2025 AEP for PDP - Process

Not sure about premiums, but from what I gather it sounds like the majority of PDP plans are going to $0 commission, possibly including renewals.
 
Not sure about premiums, but from what I gather it sounds like the majority of PDP plans are going to $0 commission, possibly including renewals.


Yea lots saying this but is this still the case since the $100 payment that caused that went away?
 
It has nothing to do with the extra $100 and everything to do with the new regs next year... CMS sets a max commission, doesn't mean carriers have to pay it.

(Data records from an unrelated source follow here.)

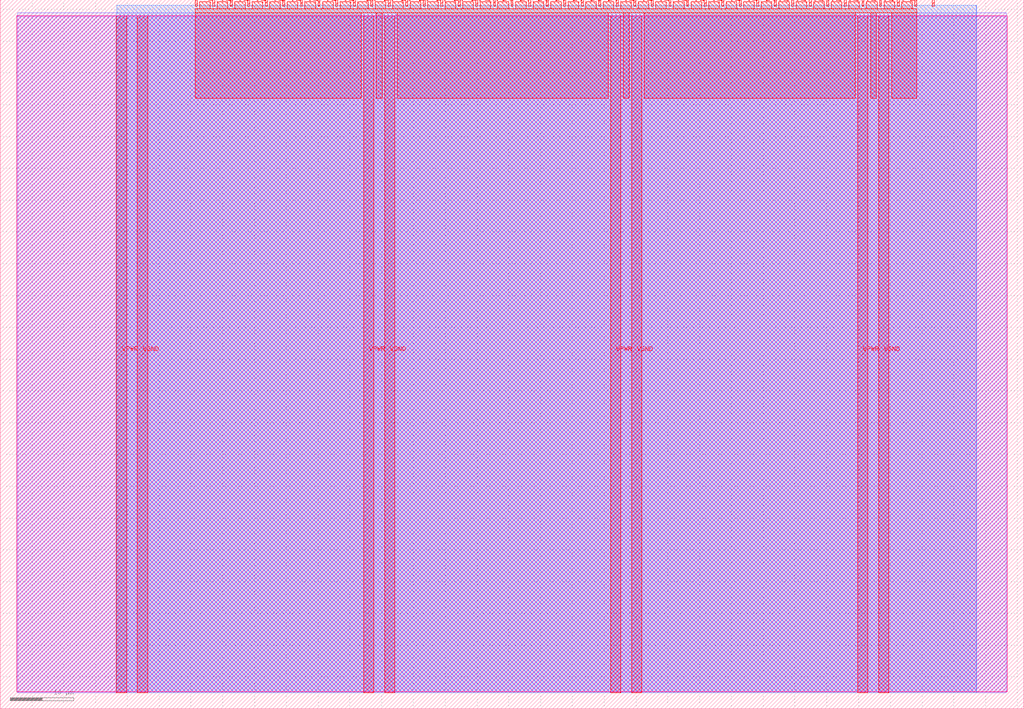
<source format=lef>
VERSION 5.7 ;
  NOWIREEXTENSIONATPIN ON ;
  DIVIDERCHAR "/" ;
  BUSBITCHARS "[]" ;
MACRO tt_um_rebeccargb_arrow_board
  CLASS BLOCK ;
  FOREIGN tt_um_rebeccargb_arrow_board ;
  ORIGIN 0.000 0.000 ;
  SIZE 161.000 BY 111.520 ;
  PIN VGND
    DIRECTION INOUT ;
    USE GROUND ;
    PORT
      LAYER met4 ;
        RECT 21.580 2.480 23.180 109.040 ;
    END
    PORT
      LAYER met4 ;
        RECT 60.450 2.480 62.050 109.040 ;
    END
    PORT
      LAYER met4 ;
        RECT 99.320 2.480 100.920 109.040 ;
    END
    PORT
      LAYER met4 ;
        RECT 138.190 2.480 139.790 109.040 ;
    END
  END VGND
  PIN VPWR
    DIRECTION INOUT ;
    USE POWER ;
    PORT
      LAYER met4 ;
        RECT 18.280 2.480 19.880 109.040 ;
    END
    PORT
      LAYER met4 ;
        RECT 57.150 2.480 58.750 109.040 ;
    END
    PORT
      LAYER met4 ;
        RECT 96.020 2.480 97.620 109.040 ;
    END
    PORT
      LAYER met4 ;
        RECT 134.890 2.480 136.490 109.040 ;
    END
  END VPWR
  PIN clk
    DIRECTION INPUT ;
    USE SIGNAL ;
    ANTENNAGATEAREA 0.852000 ;
    PORT
      LAYER met4 ;
        RECT 143.830 110.520 144.130 111.520 ;
    END
  END clk
  PIN ena
    DIRECTION INPUT ;
    USE SIGNAL ;
    PORT
      LAYER met4 ;
        RECT 146.590 110.520 146.890 111.520 ;
    END
  END ena
  PIN rst_n
    DIRECTION INPUT ;
    USE SIGNAL ;
    ANTENNAGATEAREA 0.196500 ;
    PORT
      LAYER met4 ;
        RECT 141.070 110.520 141.370 111.520 ;
    END
  END rst_n
  PIN ui_in[0]
    DIRECTION INPUT ;
    USE SIGNAL ;
    ANTENNAGATEAREA 0.196500 ;
    PORT
      LAYER met4 ;
        RECT 138.310 110.520 138.610 111.520 ;
    END
  END ui_in[0]
  PIN ui_in[1]
    DIRECTION INPUT ;
    USE SIGNAL ;
    ANTENNAGATEAREA 0.213000 ;
    PORT
      LAYER met4 ;
        RECT 135.550 110.520 135.850 111.520 ;
    END
  END ui_in[1]
  PIN ui_in[2]
    DIRECTION INPUT ;
    USE SIGNAL ;
    ANTENNAGATEAREA 0.126000 ;
    PORT
      LAYER met4 ;
        RECT 132.790 110.520 133.090 111.520 ;
    END
  END ui_in[2]
  PIN ui_in[3]
    DIRECTION INPUT ;
    USE SIGNAL ;
    ANTENNAGATEAREA 0.196500 ;
    PORT
      LAYER met4 ;
        RECT 130.030 110.520 130.330 111.520 ;
    END
  END ui_in[3]
  PIN ui_in[4]
    DIRECTION INPUT ;
    USE SIGNAL ;
    ANTENNAGATEAREA 0.196500 ;
    PORT
      LAYER met4 ;
        RECT 127.270 110.520 127.570 111.520 ;
    END
  END ui_in[4]
  PIN ui_in[5]
    DIRECTION INPUT ;
    USE SIGNAL ;
    ANTENNAGATEAREA 0.126000 ;
    PORT
      LAYER met4 ;
        RECT 124.510 110.520 124.810 111.520 ;
    END
  END ui_in[5]
  PIN ui_in[6]
    DIRECTION INPUT ;
    USE SIGNAL ;
    ANTENNAGATEAREA 0.159000 ;
    PORT
      LAYER met4 ;
        RECT 121.750 110.520 122.050 111.520 ;
    END
  END ui_in[6]
  PIN ui_in[7]
    DIRECTION INPUT ;
    USE SIGNAL ;
    ANTENNAGATEAREA 0.247500 ;
    PORT
      LAYER met4 ;
        RECT 118.990 110.520 119.290 111.520 ;
    END
  END ui_in[7]
  PIN uio_in[0]
    DIRECTION INPUT ;
    USE SIGNAL ;
    PORT
      LAYER met4 ;
        RECT 116.230 110.520 116.530 111.520 ;
    END
  END uio_in[0]
  PIN uio_in[1]
    DIRECTION INPUT ;
    USE SIGNAL ;
    PORT
      LAYER met4 ;
        RECT 113.470 110.520 113.770 111.520 ;
    END
  END uio_in[1]
  PIN uio_in[2]
    DIRECTION INPUT ;
    USE SIGNAL ;
    PORT
      LAYER met4 ;
        RECT 110.710 110.520 111.010 111.520 ;
    END
  END uio_in[2]
  PIN uio_in[3]
    DIRECTION INPUT ;
    USE SIGNAL ;
    PORT
      LAYER met4 ;
        RECT 107.950 110.520 108.250 111.520 ;
    END
  END uio_in[3]
  PIN uio_in[4]
    DIRECTION INPUT ;
    USE SIGNAL ;
    PORT
      LAYER met4 ;
        RECT 105.190 110.520 105.490 111.520 ;
    END
  END uio_in[4]
  PIN uio_in[5]
    DIRECTION INPUT ;
    USE SIGNAL ;
    PORT
      LAYER met4 ;
        RECT 102.430 110.520 102.730 111.520 ;
    END
  END uio_in[5]
  PIN uio_in[6]
    DIRECTION INPUT ;
    USE SIGNAL ;
    PORT
      LAYER met4 ;
        RECT 99.670 110.520 99.970 111.520 ;
    END
  END uio_in[6]
  PIN uio_in[7]
    DIRECTION INPUT ;
    USE SIGNAL ;
    PORT
      LAYER met4 ;
        RECT 96.910 110.520 97.210 111.520 ;
    END
  END uio_in[7]
  PIN uio_oe[0]
    DIRECTION OUTPUT ;
    USE SIGNAL ;
    PORT
      LAYER met4 ;
        RECT 49.990 110.520 50.290 111.520 ;
    END
  END uio_oe[0]
  PIN uio_oe[1]
    DIRECTION OUTPUT ;
    USE SIGNAL ;
    PORT
      LAYER met4 ;
        RECT 47.230 110.520 47.530 111.520 ;
    END
  END uio_oe[1]
  PIN uio_oe[2]
    DIRECTION OUTPUT ;
    USE SIGNAL ;
    PORT
      LAYER met4 ;
        RECT 44.470 110.520 44.770 111.520 ;
    END
  END uio_oe[2]
  PIN uio_oe[3]
    DIRECTION OUTPUT ;
    USE SIGNAL ;
    PORT
      LAYER met4 ;
        RECT 41.710 110.520 42.010 111.520 ;
    END
  END uio_oe[3]
  PIN uio_oe[4]
    DIRECTION OUTPUT ;
    USE SIGNAL ;
    PORT
      LAYER met4 ;
        RECT 38.950 110.520 39.250 111.520 ;
    END
  END uio_oe[4]
  PIN uio_oe[5]
    DIRECTION OUTPUT ;
    USE SIGNAL ;
    PORT
      LAYER met4 ;
        RECT 36.190 110.520 36.490 111.520 ;
    END
  END uio_oe[5]
  PIN uio_oe[6]
    DIRECTION OUTPUT ;
    USE SIGNAL ;
    PORT
      LAYER met4 ;
        RECT 33.430 110.520 33.730 111.520 ;
    END
  END uio_oe[6]
  PIN uio_oe[7]
    DIRECTION OUTPUT ;
    USE SIGNAL ;
    PORT
      LAYER met4 ;
        RECT 30.670 110.520 30.970 111.520 ;
    END
  END uio_oe[7]
  PIN uio_out[0]
    DIRECTION OUTPUT ;
    USE SIGNAL ;
    ANTENNADIFFAREA 1.524450 ;
    PORT
      LAYER met4 ;
        RECT 72.070 110.520 72.370 111.520 ;
    END
  END uio_out[0]
  PIN uio_out[1]
    DIRECTION OUTPUT ;
    USE SIGNAL ;
    ANTENNADIFFAREA 0.643500 ;
    PORT
      LAYER met4 ;
        RECT 69.310 110.520 69.610 111.520 ;
    END
  END uio_out[1]
  PIN uio_out[2]
    DIRECTION OUTPUT ;
    USE SIGNAL ;
    ANTENNADIFFAREA 1.524450 ;
    PORT
      LAYER met4 ;
        RECT 66.550 110.520 66.850 111.520 ;
    END
  END uio_out[2]
  PIN uio_out[3]
    DIRECTION OUTPUT ;
    USE SIGNAL ;
    ANTENNADIFFAREA 1.524450 ;
    PORT
      LAYER met4 ;
        RECT 63.790 110.520 64.090 111.520 ;
    END
  END uio_out[3]
  PIN uio_out[4]
    DIRECTION OUTPUT ;
    USE SIGNAL ;
    ANTENNADIFFAREA 1.524450 ;
    PORT
      LAYER met4 ;
        RECT 61.030 110.520 61.330 111.520 ;
    END
  END uio_out[4]
  PIN uio_out[5]
    DIRECTION OUTPUT ;
    USE SIGNAL ;
    ANTENNADIFFAREA 1.524450 ;
    PORT
      LAYER met4 ;
        RECT 58.270 110.520 58.570 111.520 ;
    END
  END uio_out[5]
  PIN uio_out[6]
    DIRECTION OUTPUT ;
    USE SIGNAL ;
    ANTENNADIFFAREA 0.891000 ;
    PORT
      LAYER met4 ;
        RECT 55.510 110.520 55.810 111.520 ;
    END
  END uio_out[6]
  PIN uio_out[7]
    DIRECTION OUTPUT ;
    USE SIGNAL ;
    ANTENNADIFFAREA 1.524450 ;
    PORT
      LAYER met4 ;
        RECT 52.750 110.520 53.050 111.520 ;
    END
  END uio_out[7]
  PIN uo_out[0]
    DIRECTION OUTPUT ;
    USE SIGNAL ;
    ANTENNADIFFAREA 1.524450 ;
    PORT
      LAYER met4 ;
        RECT 94.150 110.520 94.450 111.520 ;
    END
  END uo_out[0]
  PIN uo_out[1]
    DIRECTION OUTPUT ;
    USE SIGNAL ;
    ANTENNADIFFAREA 1.524450 ;
    PORT
      LAYER met4 ;
        RECT 91.390 110.520 91.690 111.520 ;
    END
  END uo_out[1]
  PIN uo_out[2]
    DIRECTION OUTPUT ;
    USE SIGNAL ;
    ANTENNADIFFAREA 1.524450 ;
    PORT
      LAYER met4 ;
        RECT 88.630 110.520 88.930 111.520 ;
    END
  END uo_out[2]
  PIN uo_out[3]
    DIRECTION OUTPUT ;
    USE SIGNAL ;
    ANTENNADIFFAREA 1.721000 ;
    PORT
      LAYER met4 ;
        RECT 85.870 110.520 86.170 111.520 ;
    END
  END uo_out[3]
  PIN uo_out[4]
    DIRECTION OUTPUT ;
    USE SIGNAL ;
    ANTENNADIFFAREA 1.524450 ;
    PORT
      LAYER met4 ;
        RECT 83.110 110.520 83.410 111.520 ;
    END
  END uo_out[4]
  PIN uo_out[5]
    DIRECTION OUTPUT ;
    USE SIGNAL ;
    ANTENNADIFFAREA 1.721000 ;
    PORT
      LAYER met4 ;
        RECT 80.350 110.520 80.650 111.520 ;
    END
  END uo_out[5]
  PIN uo_out[6]
    DIRECTION OUTPUT ;
    USE SIGNAL ;
    ANTENNADIFFAREA 1.524450 ;
    PORT
      LAYER met4 ;
        RECT 77.590 110.520 77.890 111.520 ;
    END
  END uo_out[6]
  PIN uo_out[7]
    DIRECTION OUTPUT ;
    USE SIGNAL ;
    ANTENNADIFFAREA 1.524450 ;
    PORT
      LAYER met4 ;
        RECT 74.830 110.520 75.130 111.520 ;
    END
  END uo_out[7]
  OBS
      LAYER nwell ;
        RECT 2.570 2.635 158.430 108.990 ;
      LAYER li1 ;
        RECT 2.760 2.635 158.240 108.885 ;
      LAYER met1 ;
        RECT 2.760 2.480 158.240 109.440 ;
      LAYER met2 ;
        RECT 18.310 2.535 153.550 110.685 ;
      LAYER met3 ;
        RECT 18.290 2.555 153.575 110.665 ;
      LAYER met4 ;
        RECT 31.370 110.120 33.030 111.170 ;
        RECT 34.130 110.120 35.790 111.170 ;
        RECT 36.890 110.120 38.550 111.170 ;
        RECT 39.650 110.120 41.310 111.170 ;
        RECT 42.410 110.120 44.070 111.170 ;
        RECT 45.170 110.120 46.830 111.170 ;
        RECT 47.930 110.120 49.590 111.170 ;
        RECT 50.690 110.120 52.350 111.170 ;
        RECT 53.450 110.120 55.110 111.170 ;
        RECT 56.210 110.120 57.870 111.170 ;
        RECT 58.970 110.120 60.630 111.170 ;
        RECT 61.730 110.120 63.390 111.170 ;
        RECT 64.490 110.120 66.150 111.170 ;
        RECT 67.250 110.120 68.910 111.170 ;
        RECT 70.010 110.120 71.670 111.170 ;
        RECT 72.770 110.120 74.430 111.170 ;
        RECT 75.530 110.120 77.190 111.170 ;
        RECT 78.290 110.120 79.950 111.170 ;
        RECT 81.050 110.120 82.710 111.170 ;
        RECT 83.810 110.120 85.470 111.170 ;
        RECT 86.570 110.120 88.230 111.170 ;
        RECT 89.330 110.120 90.990 111.170 ;
        RECT 92.090 110.120 93.750 111.170 ;
        RECT 94.850 110.120 96.510 111.170 ;
        RECT 97.610 110.120 99.270 111.170 ;
        RECT 100.370 110.120 102.030 111.170 ;
        RECT 103.130 110.120 104.790 111.170 ;
        RECT 105.890 110.120 107.550 111.170 ;
        RECT 108.650 110.120 110.310 111.170 ;
        RECT 111.410 110.120 113.070 111.170 ;
        RECT 114.170 110.120 115.830 111.170 ;
        RECT 116.930 110.120 118.590 111.170 ;
        RECT 119.690 110.120 121.350 111.170 ;
        RECT 122.450 110.120 124.110 111.170 ;
        RECT 125.210 110.120 126.870 111.170 ;
        RECT 127.970 110.120 129.630 111.170 ;
        RECT 130.730 110.120 132.390 111.170 ;
        RECT 133.490 110.120 135.150 111.170 ;
        RECT 136.250 110.120 137.910 111.170 ;
        RECT 139.010 110.120 140.670 111.170 ;
        RECT 141.770 110.120 143.430 111.170 ;
        RECT 30.655 109.440 144.145 110.120 ;
        RECT 30.655 96.055 56.750 109.440 ;
        RECT 59.150 96.055 60.050 109.440 ;
        RECT 62.450 96.055 95.620 109.440 ;
        RECT 98.020 96.055 98.920 109.440 ;
        RECT 101.320 96.055 134.490 109.440 ;
        RECT 136.890 96.055 137.790 109.440 ;
        RECT 140.190 96.055 144.145 109.440 ;
  END
END tt_um_rebeccargb_arrow_board
END LIBRARY


</source>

ok but when that did turn that around they have changed he language a bit to make it sound like they leaving it open for now

whereas before they seemed more hardlined and sure
 
ok but when that did turn that around they have changed he language a bit to make it sound like they leaving it open for now

whereas before they seemed more hardlined and sure

Carriers are never required to pay a commission. Cigna stopped commission on PDP's quite some time back and only recently brought commissions back. Aetna created the SmartSaver plan and took away commissions.

Personally, I hope they don't take away commissions as I get a nice chunk of change each year from PDP commissions. But if they do, it will still be business as usual for me. I'll gripe and bitch and complain the whole time, but I'm still going to take care of my clients.
 
Carriers are never required to pay a commission. Cigna stopped commission on PDP's quite some time back and only recently brought commissions back. Aetna created the SmartSaver plan and took away commissions.

Personally, I hope they don't take away commissions as I get a nice chunk of change each year from PDP commissions. But if they do, it will still be business as usual for me. I'll gripe and bitch and complain the whole time, but I'm still going to take care of my clients.


I am not unfamiliar, Nor am I griping or bitching, Just trying to see what's coming, sooner rather then later
 
Like most of you, I've been thinking about AEP this year and I'm trying to prepare myself for the "most disruptive" AEP in many years. My mind has been in turmoil about what adjustments I need to make. I've been thinking about timing of emails, what to say in emails and technological updates and new platforms. My business has grown over the last 14 years and it becomes increasingly more difficult to service the book every AEP. I have treated MAPD and Medigap/PDP clients the same. I have conditioned my attitude to think of them the same way over the years. Many of my Medigap policy holders convert to MAPD during AEP after 6 years. None of those "converts" have come back to bite me. I have almost zero LIS/SNPS and my semi-retired life is quiet and steady for 9 1/2 months of the year. I lose very little business compared to other agents during AEP, OEP and the rest of the year.

Here's why (I believe):

a) I send a simple email or hard copy letter to each client announcing ANOC and AEP. They receive no other communications from me during the year unless they reach out to me.

b) I call everyone once a year. Phone in September and early October. I talk about what I can talk about and I don't talk about the things I can't. Discuss ANOC (September) and talk about the Inflation Reduction Act and how it affects Medicare (they can Google this stuff) but it best it comes from you. The point is that we call them. Always leave a message if they don't pick up. If you have 1,000 or 2,000 clients...start in August. I promise, you'll be amazed that no matter the increase or change in benefit... MOST will stick with you. Those that don't, are not worth keeping.

c) If you explain Inflation Reduction Act (affects on Medicare) plainly and clearly, they will understand that 2025 plan movements in many cases will probably NOT improve their situations (PDP or MAPD). They will stay put or call you back to research for plan comparisons. Many will stay with plans because MOST perfer to not change...but explain IRA early...and some your AEP challenges will be eliminated.

d) Solve as many concerns on the phone as you can, as early as you can. I personally do F2F as much as possible. I'm busy and it's stressful during AEP, but it's worth it. Yes, I have a larger than average Medicare BOB.

e) I will change nothing. Of course, I'll make adjustments here and there. Why? Because AEP has always been hard work! I will not change technology, nor platforms. Looking up drugs is a pain in the ass, but... (Biden whisper)... "the client's dependence on our ability to give direction is the secret sause to our business". If I defer my clients more to Medicare.gov ON THEIR OWN or another "new system" to make my life easy (looking up drugs) it will destroy my usefulness to the client! I will use OEP (as an extention of AEP) to work to my advantage. But over all...I WILL DO BUSINESS AS USUAL and treat this AEP no differently than others. In January we will see whose right.

37 years in the insurance business. 14 years in Medicare business.